__INSTRUCTION__. Every entry is to be restated exactly; pictures are not part of the copy.

[Records contained in a dataset]
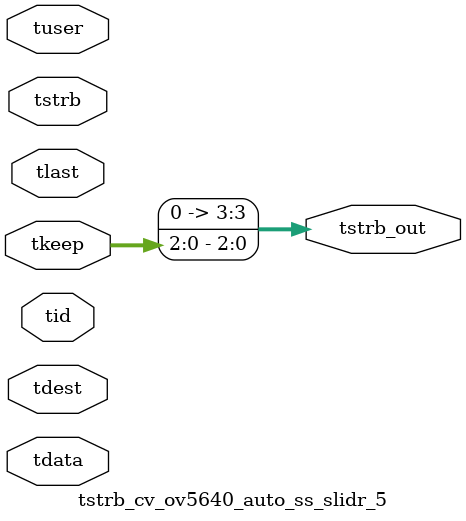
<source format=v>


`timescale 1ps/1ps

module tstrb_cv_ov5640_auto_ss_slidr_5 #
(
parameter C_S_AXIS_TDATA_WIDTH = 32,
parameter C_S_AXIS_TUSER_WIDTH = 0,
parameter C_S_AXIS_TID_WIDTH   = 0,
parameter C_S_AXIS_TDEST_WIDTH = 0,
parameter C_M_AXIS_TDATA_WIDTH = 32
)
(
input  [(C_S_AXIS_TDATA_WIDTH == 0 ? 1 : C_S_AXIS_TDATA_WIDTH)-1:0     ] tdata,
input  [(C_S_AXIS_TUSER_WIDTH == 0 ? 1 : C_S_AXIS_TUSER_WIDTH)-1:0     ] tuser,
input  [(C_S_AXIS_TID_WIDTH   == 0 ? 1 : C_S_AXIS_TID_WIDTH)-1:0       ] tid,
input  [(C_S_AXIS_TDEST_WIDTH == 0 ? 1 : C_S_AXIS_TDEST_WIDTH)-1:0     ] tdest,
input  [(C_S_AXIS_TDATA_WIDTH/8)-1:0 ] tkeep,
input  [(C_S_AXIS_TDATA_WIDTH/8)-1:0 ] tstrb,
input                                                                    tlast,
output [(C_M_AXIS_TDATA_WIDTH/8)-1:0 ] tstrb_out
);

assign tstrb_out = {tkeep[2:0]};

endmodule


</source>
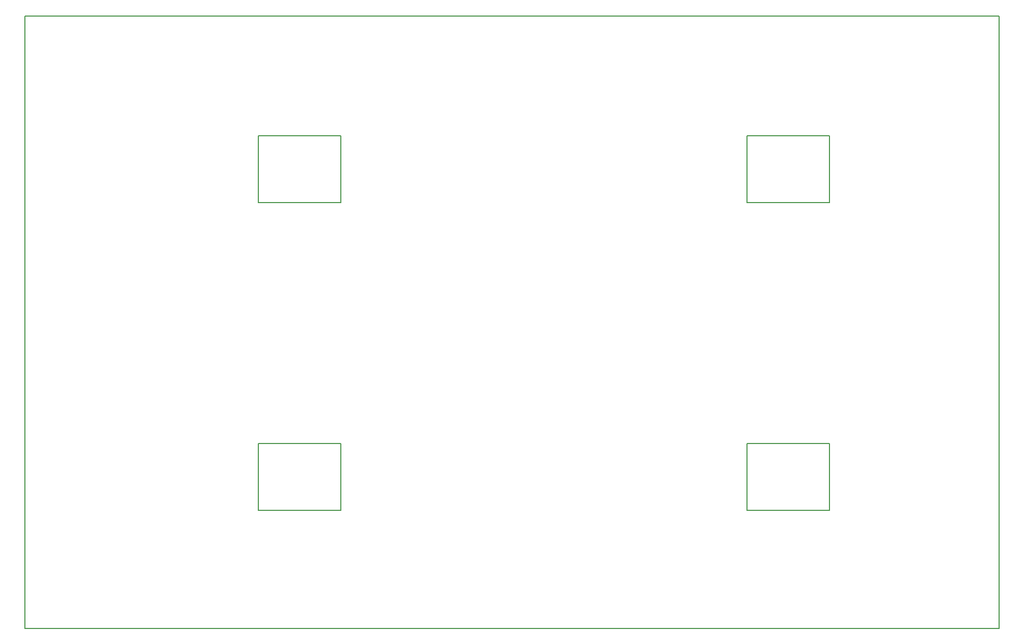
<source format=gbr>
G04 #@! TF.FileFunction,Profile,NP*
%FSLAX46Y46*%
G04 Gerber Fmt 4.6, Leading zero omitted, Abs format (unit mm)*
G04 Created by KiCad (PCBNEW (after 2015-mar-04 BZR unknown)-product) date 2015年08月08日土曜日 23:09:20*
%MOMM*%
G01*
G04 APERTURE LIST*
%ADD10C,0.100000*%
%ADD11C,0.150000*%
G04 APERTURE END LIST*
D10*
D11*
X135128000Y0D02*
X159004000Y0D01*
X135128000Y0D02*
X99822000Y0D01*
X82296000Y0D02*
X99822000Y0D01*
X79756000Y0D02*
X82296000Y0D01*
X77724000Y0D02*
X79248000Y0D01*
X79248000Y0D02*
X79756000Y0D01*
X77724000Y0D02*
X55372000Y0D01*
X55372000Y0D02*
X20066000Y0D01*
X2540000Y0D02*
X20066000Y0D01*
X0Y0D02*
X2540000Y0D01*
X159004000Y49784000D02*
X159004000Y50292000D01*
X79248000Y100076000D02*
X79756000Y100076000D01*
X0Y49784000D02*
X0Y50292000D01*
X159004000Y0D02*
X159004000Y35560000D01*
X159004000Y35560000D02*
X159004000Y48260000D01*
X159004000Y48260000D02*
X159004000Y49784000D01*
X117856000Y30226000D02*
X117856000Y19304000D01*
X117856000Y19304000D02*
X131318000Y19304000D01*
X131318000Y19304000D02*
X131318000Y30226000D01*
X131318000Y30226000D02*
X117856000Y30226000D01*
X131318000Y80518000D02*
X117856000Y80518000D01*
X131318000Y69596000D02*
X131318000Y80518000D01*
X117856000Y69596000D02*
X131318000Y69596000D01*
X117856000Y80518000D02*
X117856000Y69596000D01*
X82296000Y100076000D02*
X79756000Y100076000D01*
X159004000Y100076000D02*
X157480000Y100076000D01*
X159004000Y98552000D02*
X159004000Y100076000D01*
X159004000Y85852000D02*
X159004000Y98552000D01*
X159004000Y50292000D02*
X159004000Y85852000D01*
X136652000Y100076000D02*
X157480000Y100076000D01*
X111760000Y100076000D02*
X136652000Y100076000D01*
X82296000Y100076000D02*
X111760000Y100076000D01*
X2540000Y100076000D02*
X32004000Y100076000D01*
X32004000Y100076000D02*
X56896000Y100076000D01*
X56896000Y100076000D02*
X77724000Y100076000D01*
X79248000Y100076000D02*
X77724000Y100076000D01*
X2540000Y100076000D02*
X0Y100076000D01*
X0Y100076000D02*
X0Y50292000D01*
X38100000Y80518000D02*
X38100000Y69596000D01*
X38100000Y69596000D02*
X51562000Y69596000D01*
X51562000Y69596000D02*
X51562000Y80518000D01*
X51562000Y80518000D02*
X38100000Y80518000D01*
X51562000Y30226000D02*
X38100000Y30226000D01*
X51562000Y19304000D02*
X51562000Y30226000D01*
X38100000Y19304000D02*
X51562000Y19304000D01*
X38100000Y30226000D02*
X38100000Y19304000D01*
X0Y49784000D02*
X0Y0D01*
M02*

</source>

__RESPONSE__.
<source format=v>


`timescale 1ps/1ps

module tstrb_cv_ov5640_auto_ss_slidr_5 #
(
parameter C_S_AXIS_TDATA_WIDTH = 32,
parameter C_S_AXIS_TUSER_WIDTH = 0,
parameter C_S_AXIS_TID_WIDTH   = 0,
parameter C_S_AXIS_TDEST_WIDTH = 0,
parameter C_M_AXIS_TDATA_WIDTH = 32
)
(
input  [(C_S_AXIS_TDATA_WIDTH == 0 ? 1 : C_S_AXIS_TDATA_WIDTH)-1:0     ] tdata,
input  [(C_S_AXIS_TUSER_WIDTH == 0 ? 1 : C_S_AXIS_TUSER_WIDTH)-1:0     ] tuser,
input  [(C_S_AXIS_TID_WIDTH   == 0 ? 1 : C_S_AXIS_TID_WIDTH)-1:0       ] tid,
input  [(C_S_AXIS_TDEST_WIDTH == 0 ? 1 : C_S_AXIS_TDEST_WIDTH)-1:0     ] tdest,
input  [(C_S_AXIS_TDATA_WIDTH/8)-1:0 ] tkeep,
input  [(C_S_AXIS_TDATA_WIDTH/8)-1:0 ] tstrb,
input                                                                    tlast,
output [(C_M_AXIS_TDATA_WIDTH/8)-1:0 ] tstrb_out
);

assign tstrb_out = {tkeep[2:0]};

endmodule


</source>
<source format=gbr>
G04 #@! TF.FileFunction,Profile,NP*
%FSLAX46Y46*%
G04 Gerber Fmt 4.6, Leading zero omitted, Abs format (unit mm)*
G04 Created by KiCad (PCBNEW (after 2015-mar-04 BZR unknown)-product) date 2015年08月08日土曜日 23:09:20*
%MOMM*%
G01*
G04 APERTURE LIST*
%ADD10C,0.100000*%
%ADD11C,0.150000*%
G04 APERTURE END LIST*
D10*
D11*
X135128000Y0D02*
X159004000Y0D01*
X135128000Y0D02*
X99822000Y0D01*
X82296000Y0D02*
X99822000Y0D01*
X79756000Y0D02*
X82296000Y0D01*
X77724000Y0D02*
X79248000Y0D01*
X79248000Y0D02*
X79756000Y0D01*
X77724000Y0D02*
X55372000Y0D01*
X55372000Y0D02*
X20066000Y0D01*
X2540000Y0D02*
X20066000Y0D01*
X0Y0D02*
X2540000Y0D01*
X159004000Y49784000D02*
X159004000Y50292000D01*
X79248000Y100076000D02*
X79756000Y100076000D01*
X0Y49784000D02*
X0Y50292000D01*
X159004000Y0D02*
X159004000Y35560000D01*
X159004000Y35560000D02*
X159004000Y48260000D01*
X159004000Y48260000D02*
X159004000Y49784000D01*
X117856000Y30226000D02*
X117856000Y19304000D01*
X117856000Y19304000D02*
X131318000Y19304000D01*
X131318000Y19304000D02*
X131318000Y30226000D01*
X131318000Y30226000D02*
X117856000Y30226000D01*
X131318000Y80518000D02*
X117856000Y80518000D01*
X131318000Y69596000D02*
X131318000Y80518000D01*
X117856000Y69596000D02*
X131318000Y69596000D01*
X117856000Y80518000D02*
X117856000Y69596000D01*
X82296000Y100076000D02*
X79756000Y100076000D01*
X159004000Y100076000D02*
X157480000Y100076000D01*
X159004000Y98552000D02*
X159004000Y100076000D01*
X159004000Y85852000D02*
X159004000Y98552000D01*
X159004000Y50292000D02*
X159004000Y85852000D01*
X136652000Y100076000D02*
X157480000Y100076000D01*
X111760000Y100076000D02*
X136652000Y100076000D01*
X82296000Y100076000D02*
X111760000Y100076000D01*
X2540000Y100076000D02*
X32004000Y100076000D01*
X32004000Y100076000D02*
X56896000Y100076000D01*
X56896000Y100076000D02*
X77724000Y100076000D01*
X79248000Y100076000D02*
X77724000Y100076000D01*
X2540000Y100076000D02*
X0Y100076000D01*
X0Y100076000D02*
X0Y50292000D01*
X38100000Y80518000D02*
X38100000Y69596000D01*
X38100000Y69596000D02*
X51562000Y69596000D01*
X51562000Y69596000D02*
X51562000Y80518000D01*
X51562000Y80518000D02*
X38100000Y80518000D01*
X51562000Y30226000D02*
X38100000Y30226000D01*
X51562000Y19304000D02*
X51562000Y30226000D01*
X38100000Y19304000D02*
X51562000Y19304000D01*
X38100000Y30226000D02*
X38100000Y19304000D01*
X0Y49784000D02*
X0Y0D01*
M02*

</source>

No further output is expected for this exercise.